Turquía es un estado islámico atípico. Desde su refundación por Ataturk ha tenido como objetivo estratégico su modernización política y económica, haciendo compatible su cultura musulmana con una progresiva occidentalización. Con indudables dificultades, no se puede pasar de un estadio a otro sin una prolongada transición, Turquía no ha dejado de acercarse a nosotros ni ha cejado en su petición de ser aceptado como uno más.
 
Tras la constitución del estado de Israel las comunidades judías establecidas en estados musulmanes comenzaron a sufrir persecución. Tras siglos de convivencia, la gran mayoría de los hebreos, sionistas o no, tuvo que abandonar sus domicilios y negocios y emigrar hacia Israel u otros destinos. Turquía volvió a ser la excepción. La antiquísima comunidad sefardita continuó desarrollando su vida con normalidad.
 
Los sucesivos gobiernos turcos mantuvieron con Israel una relación bien distinta de la seguida por los estados que conforman el Islam. La preocupación común por el terrorismo —palestino en un caso, kurdo en otro— llevó a ambos estados a profundizar en su relación hasta establecer una alianza estratégica de enorme interés. Un acuerdo que ha sido respetado por el actual gobierno islamista turco.
 
Todo ello ha supuesto una provocación para una parte importante de los musulmanes y, muy en especial, para los islamistas radicales. Mahatir, el dirigente saliente de Malasia, lo explicaba con meridiana claridad hace pocos días: Occidente está controlado por los judíos.
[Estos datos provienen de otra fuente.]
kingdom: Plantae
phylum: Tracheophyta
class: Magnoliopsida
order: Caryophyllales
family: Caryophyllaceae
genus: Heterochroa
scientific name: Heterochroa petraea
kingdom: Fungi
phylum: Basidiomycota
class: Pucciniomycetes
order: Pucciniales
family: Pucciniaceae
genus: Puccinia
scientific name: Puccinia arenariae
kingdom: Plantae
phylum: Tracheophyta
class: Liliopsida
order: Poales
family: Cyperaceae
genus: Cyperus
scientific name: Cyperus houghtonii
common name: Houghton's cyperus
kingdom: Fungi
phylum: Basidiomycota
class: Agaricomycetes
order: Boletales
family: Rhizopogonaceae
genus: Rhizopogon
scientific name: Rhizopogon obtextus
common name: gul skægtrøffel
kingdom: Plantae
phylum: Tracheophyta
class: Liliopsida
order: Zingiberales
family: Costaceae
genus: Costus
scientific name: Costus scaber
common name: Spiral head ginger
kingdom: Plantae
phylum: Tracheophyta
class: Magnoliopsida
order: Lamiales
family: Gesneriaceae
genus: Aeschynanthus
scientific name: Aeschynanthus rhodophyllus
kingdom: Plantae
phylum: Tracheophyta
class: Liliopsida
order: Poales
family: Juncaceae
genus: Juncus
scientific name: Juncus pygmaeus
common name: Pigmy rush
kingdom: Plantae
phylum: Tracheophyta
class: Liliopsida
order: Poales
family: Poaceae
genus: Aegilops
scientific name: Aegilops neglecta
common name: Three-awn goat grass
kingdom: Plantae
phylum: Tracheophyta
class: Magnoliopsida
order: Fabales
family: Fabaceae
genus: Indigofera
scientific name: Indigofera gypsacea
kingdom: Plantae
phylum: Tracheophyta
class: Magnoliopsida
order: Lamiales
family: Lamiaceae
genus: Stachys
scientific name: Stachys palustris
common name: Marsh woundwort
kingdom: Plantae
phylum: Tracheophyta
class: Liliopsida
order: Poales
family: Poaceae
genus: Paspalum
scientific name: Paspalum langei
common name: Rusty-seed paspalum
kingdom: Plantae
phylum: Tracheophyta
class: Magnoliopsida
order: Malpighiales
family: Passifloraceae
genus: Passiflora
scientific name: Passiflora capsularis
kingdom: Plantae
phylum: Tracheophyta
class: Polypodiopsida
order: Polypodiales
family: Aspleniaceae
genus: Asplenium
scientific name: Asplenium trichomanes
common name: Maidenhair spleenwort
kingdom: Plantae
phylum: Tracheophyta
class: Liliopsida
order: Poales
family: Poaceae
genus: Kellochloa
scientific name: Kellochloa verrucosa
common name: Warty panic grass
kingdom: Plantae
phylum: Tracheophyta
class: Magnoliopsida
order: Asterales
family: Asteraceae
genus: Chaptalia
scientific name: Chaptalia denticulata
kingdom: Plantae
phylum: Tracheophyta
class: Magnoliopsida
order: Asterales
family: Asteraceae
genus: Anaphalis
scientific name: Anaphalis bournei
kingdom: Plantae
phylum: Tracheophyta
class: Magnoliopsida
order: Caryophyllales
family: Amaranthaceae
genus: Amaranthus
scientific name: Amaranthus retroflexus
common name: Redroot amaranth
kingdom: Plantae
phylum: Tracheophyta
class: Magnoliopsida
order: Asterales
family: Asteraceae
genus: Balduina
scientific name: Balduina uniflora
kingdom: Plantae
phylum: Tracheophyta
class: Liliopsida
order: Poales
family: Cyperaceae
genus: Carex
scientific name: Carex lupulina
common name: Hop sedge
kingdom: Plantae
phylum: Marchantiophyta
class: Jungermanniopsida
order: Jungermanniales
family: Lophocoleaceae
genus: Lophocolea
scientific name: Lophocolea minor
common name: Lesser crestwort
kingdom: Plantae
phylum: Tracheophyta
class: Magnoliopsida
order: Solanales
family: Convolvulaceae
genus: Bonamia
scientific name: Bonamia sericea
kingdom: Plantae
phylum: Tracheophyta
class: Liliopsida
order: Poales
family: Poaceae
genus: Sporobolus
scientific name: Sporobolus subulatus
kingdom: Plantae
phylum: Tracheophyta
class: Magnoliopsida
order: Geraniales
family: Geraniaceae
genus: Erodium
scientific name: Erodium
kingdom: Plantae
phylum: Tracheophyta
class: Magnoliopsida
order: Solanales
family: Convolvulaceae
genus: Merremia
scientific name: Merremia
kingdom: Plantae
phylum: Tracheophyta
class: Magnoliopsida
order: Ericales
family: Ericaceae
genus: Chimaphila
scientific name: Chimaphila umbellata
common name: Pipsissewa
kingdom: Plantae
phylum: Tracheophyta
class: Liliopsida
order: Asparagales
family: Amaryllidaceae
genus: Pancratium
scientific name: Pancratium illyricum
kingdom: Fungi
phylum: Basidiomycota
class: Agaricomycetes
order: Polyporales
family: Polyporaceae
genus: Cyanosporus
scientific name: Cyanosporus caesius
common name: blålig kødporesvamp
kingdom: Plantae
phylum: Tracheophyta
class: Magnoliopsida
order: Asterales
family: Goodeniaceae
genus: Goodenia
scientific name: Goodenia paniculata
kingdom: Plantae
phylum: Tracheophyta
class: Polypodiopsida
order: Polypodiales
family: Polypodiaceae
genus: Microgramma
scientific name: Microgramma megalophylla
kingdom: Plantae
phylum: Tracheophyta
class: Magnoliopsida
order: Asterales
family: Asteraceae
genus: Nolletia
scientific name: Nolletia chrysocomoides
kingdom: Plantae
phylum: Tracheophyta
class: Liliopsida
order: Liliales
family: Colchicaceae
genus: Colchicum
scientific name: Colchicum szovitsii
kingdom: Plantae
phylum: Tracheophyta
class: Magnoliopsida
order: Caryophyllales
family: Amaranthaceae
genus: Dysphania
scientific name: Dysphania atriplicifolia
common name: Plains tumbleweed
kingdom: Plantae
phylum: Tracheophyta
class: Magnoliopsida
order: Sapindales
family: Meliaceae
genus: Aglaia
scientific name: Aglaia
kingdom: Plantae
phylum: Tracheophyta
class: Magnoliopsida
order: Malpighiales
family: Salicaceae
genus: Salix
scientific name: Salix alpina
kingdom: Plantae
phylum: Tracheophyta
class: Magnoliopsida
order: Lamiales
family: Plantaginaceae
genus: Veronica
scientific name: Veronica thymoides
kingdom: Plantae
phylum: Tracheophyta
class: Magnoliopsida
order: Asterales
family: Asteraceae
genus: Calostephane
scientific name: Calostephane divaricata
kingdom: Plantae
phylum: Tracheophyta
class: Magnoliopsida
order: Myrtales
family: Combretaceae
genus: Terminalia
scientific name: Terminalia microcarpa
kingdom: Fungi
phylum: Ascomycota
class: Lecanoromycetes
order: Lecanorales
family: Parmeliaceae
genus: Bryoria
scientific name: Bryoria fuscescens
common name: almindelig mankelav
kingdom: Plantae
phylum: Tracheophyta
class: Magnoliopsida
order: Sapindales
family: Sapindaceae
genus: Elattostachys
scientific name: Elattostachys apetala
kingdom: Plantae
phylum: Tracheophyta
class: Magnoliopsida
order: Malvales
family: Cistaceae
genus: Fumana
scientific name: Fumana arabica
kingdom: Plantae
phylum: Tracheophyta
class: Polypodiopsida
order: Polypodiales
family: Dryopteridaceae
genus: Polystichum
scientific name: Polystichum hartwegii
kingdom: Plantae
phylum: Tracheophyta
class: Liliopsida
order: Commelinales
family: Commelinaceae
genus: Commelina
Más aún que el Imperio Norteamericano son los judíos los máximos exponentes de ese Occidente corrupto y degenerado que amenaza la pureza del Islam y lo contamina con regímenes laizantes, vasallos de sus intereses materiales. La vocación europea de la sociedad turca, su sistema democrático, la moderación de sus fuerzas islamistas, su continua colaboración con Estados Unidos exigían una acción ejemplar: dos sinagogas atacadas con coches bomba que han producido un alto número de muertos y heridos, la mayor parte de ellos turcos que no pertenecen a la comunidad judía.
 
Cuando en Madrid tenemos la oportunidad de contemplar una exposición sobre los sefarditas en el norte de Marruecos, testimonio de su desaparición y establecimiento en España y Francia, nuevas presiones aparecen en el otro extremo de Mediterráneo para acabar con su presencia en tierras del Islam.

Turquía, gozne entre dos civilizaciones, tiene ante sí un futuro complicado. A la crisis de identidad que los procesos de modernización acelerados producen entre la población y los retos políticos, económicos y sociales a los que se viene enfrentando, tendrá que sumar el rechazo de una parte de Europa a su incorporación —las impertinencias de Giscard no serán las últimas— y la presión que va a sufrir por parte del islamismo radical. Occidente se juega mucho en Turquía. Si, como Bush recordaba en su reciente discurso en el National Endowment por Peace, de lo que se trata es de transformar esa región en un conjunto de democracias, única garantía para la paz y la estabilidad, Turquía está llamada a ser la punta de lanza, el modelo a seguir. Razón más que suficiente para que los islamistas la conviertan en objetivo prioritario.